**PROBLEM TO SOLVE**
Extract every row below, copying each line word for word but leaving out the pictures.

Collected data:
Content starts

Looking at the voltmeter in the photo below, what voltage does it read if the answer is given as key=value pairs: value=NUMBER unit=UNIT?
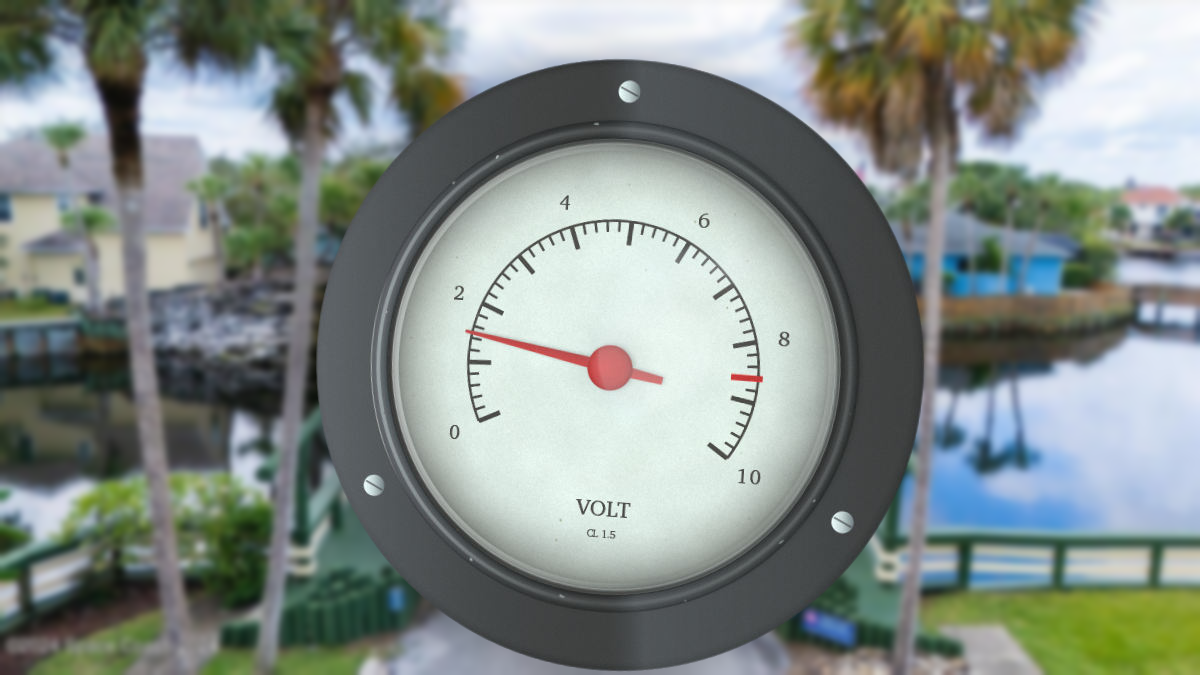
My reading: value=1.5 unit=V
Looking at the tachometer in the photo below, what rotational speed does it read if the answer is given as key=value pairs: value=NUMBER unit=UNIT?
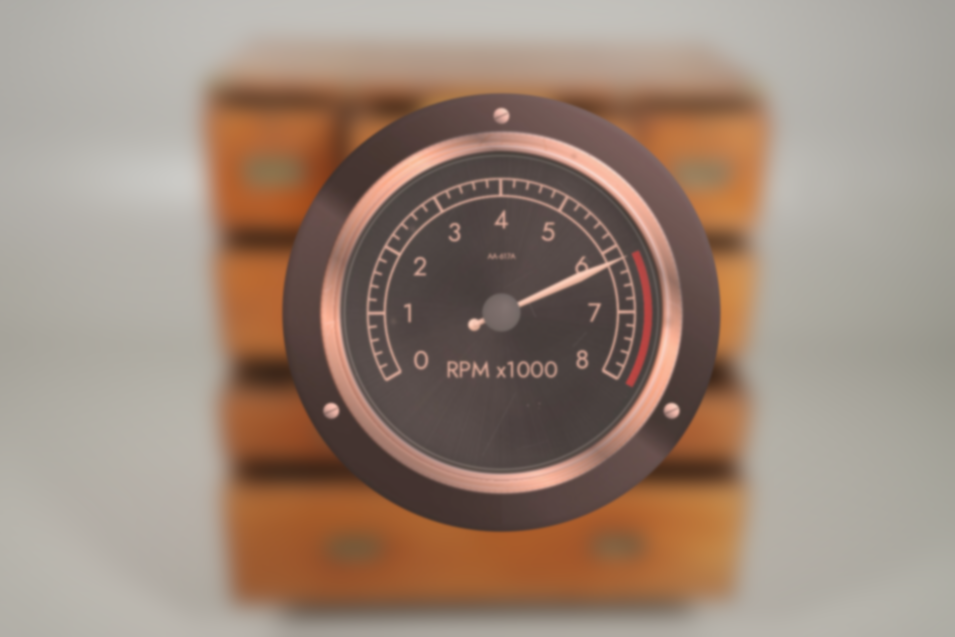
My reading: value=6200 unit=rpm
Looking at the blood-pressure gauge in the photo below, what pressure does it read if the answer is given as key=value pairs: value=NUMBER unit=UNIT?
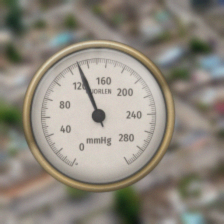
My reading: value=130 unit=mmHg
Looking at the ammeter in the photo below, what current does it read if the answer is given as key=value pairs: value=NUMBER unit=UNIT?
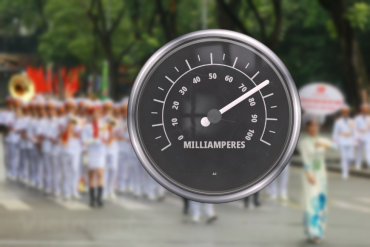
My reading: value=75 unit=mA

Content ends

**RESULT OF THIS EXERCISE**
Looking at the voltmeter in the photo below, what voltage does it read if the answer is given as key=value pairs: value=NUMBER unit=UNIT?
My reading: value=1.5 unit=V
Looking at the tachometer in the photo below, what rotational speed does it read if the answer is given as key=value pairs: value=NUMBER unit=UNIT?
My reading: value=6200 unit=rpm
Looking at the blood-pressure gauge in the photo below, what pressure does it read if the answer is given as key=value pairs: value=NUMBER unit=UNIT?
My reading: value=130 unit=mmHg
Looking at the ammeter in the photo below, what current does it read if the answer is given as key=value pairs: value=NUMBER unit=UNIT?
My reading: value=75 unit=mA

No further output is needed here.